SUPPLIED MATERIAL
• • •

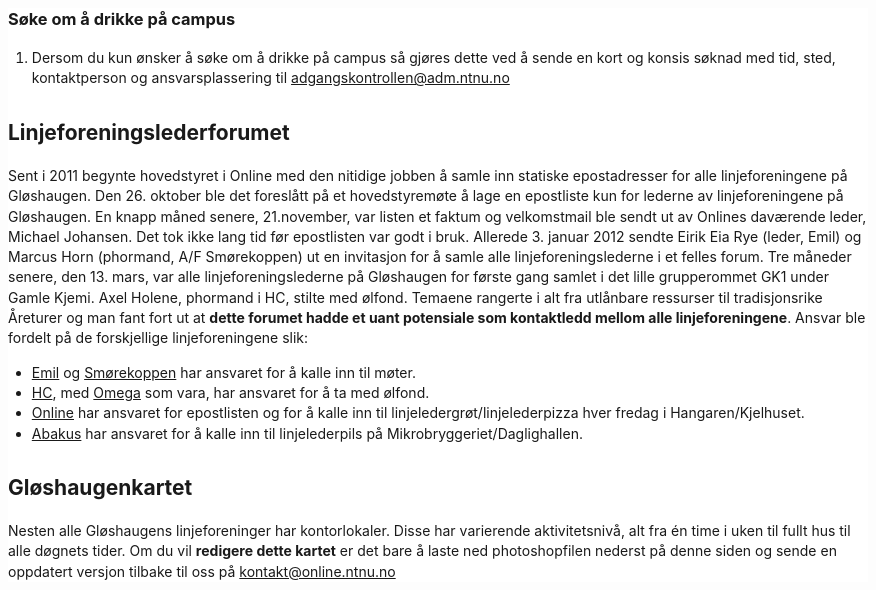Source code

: ### Søke om å drikke på campus

1. Dersom du kun ønsker å søke om å drikke på campus så gjøres dette ved å sende en kort og konsis søknad med tid, sted, kontaktperson og ansvarsplassering til adgangskontrollen@adm.ntnu.no

## Linjeforeningslederforumet

Sent i 2011 begynte hovedstyret i Online med den nitidige jobben å samle
inn statiske epostadresser for alle linjeforeningene på Gløshaugen. Den 26. oktober ble det foreslått på et hovedstyremøte å lage en epostliste
kun for lederne av linjeforeningene på Gløshaugen. En knapp måned
senere, 21.november, var listen et faktum og velkomstmail ble sendt ut
av Onlines daværende leder, Michael Johansen. Det tok ikke lang tid før
epostlisten var godt i bruk. Allerede 3. januar 2012 sendte Eirik Eia
Rye (leder, Emil) og Marcus Horn (phormand, A/F Smørekoppen) ut en
invitasjon for å samle alle linjeforeningslederne i et felles forum. Tre
måneder senere, den 13. mars, var alle linjeforeningslederne på
Gløshaugen for første gang samlet i det lille grupperommet GK1 under
Gamle Kjemi. Axel Holene, phormand i HC, stilte med ølfond. Temaene
rangerte i alt fra utlånbare ressurser til tradisjonsrike Åreturer og
man fant fort ut at **dette forumet hadde et uant potensiale som
kontaktledd mellom alle linjeforeningene**. Ansvar ble fordelt på de
forskjellige linjeforeningene slik:

- [Emil][] og [Smørekoppen][] har ansvaret for å kalle inn til møter.
- [HC][], med [Omega][] som vara, har ansvaret for å ta med ølfond.
- [Online][] har ansvaret for epostlisten og for å kalle inn til
  linjeledergrøt/linjelederpizza hver fredag i Hangaren/Kjelhuset.
- [Abakus][] har ansvaret for å kalle inn til linjelederpils på
  Mikrobryggeriet/Daglighallen.

## Gløshaugenkartet

Nesten alle Gløshaugens linjeforeninger har kontorlokaler. Disse har
varierende aktivitetsnivå, alt fra én time i uken til fullt hus til alle
døgnets tider. Om du vil **redigere dette kartet** er det bare å laste
ned photoshopfilen nederst på denne siden og sende en oppdatert versjon
tilbake til oss på kontakt@online.ntnu.no


[Trondheim Kommune]: https://skjema.kf.no/more/wizard/wizard.jsp?wizardid=991&ouref=1601
[RomRes]: http://romres.ntnu.no/
[Emil]: http://emilntnu.no/
[Smørekoppen]: http://www.smorekoppen.no
[HC]: http://www.hc.ntnu.no
[Omega]: http://omega.ntnu.no
[Online]: http://online.ntnu.no
[Abakus]: http://abakus.no
[Elektra]: http://elektra.io
[H.M. Aarhønen]: http://www.aarhonen.ntnu.no/?q=node/158
[HC]: http://www.hc.ntnu.no
[Abakus]: http://abakus.no
[A/F Smørekoppen]: http://www.smorekoppen.no
[1]: http://aarhonen.no
[Emil]: http://emilntnu.no
[Omega]: http://omega.ntnu.no
[Placebo]: http://org.ntnu.no/placebo
[Alf]: http://org.ntnu.no/alf
[BSF]: http://bergstud.no
[Mannhullet]: http://mannhullet.no
[Timini]: http://timini.no
[Online]: http://online.ntnu.no
[Janus]: http://org.ntnu.no/janus
[sit.no/om-sit/studentorganisasjoner]: http://www.sit.no/om-sit/studentorganisasjoner
[www.studenttinget.no/prosjektmidler]: http://www.studenttinget.no/prosjektmidler/
[www.studenttinget.no/repromidler]: http://www.studenttinget.no/repromidler/
[akan.no]: http://akan.no/
[akan.no/../]: http://www.akan.no/publisher/publisher.asp?id=57&tekstid=611
[innsida.ntnu.no/../Økonomisk-støtte-til-studentarrangement]: https://innsida.ntnu.no/wiki/-/wiki/Norsk/%C3%98konomisk+st%C3%B8tte+til+studentarrangement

• • •

THE TASK
Look over the entries above. Copy every line that contains the word "linjeforeningslederne".

YOUR SOLUTION
invitasjon for å samle alle linjeforeningslederne i et felles forum. Tre
måneder senere, den 13. mars, var alle linjeforeningslederne på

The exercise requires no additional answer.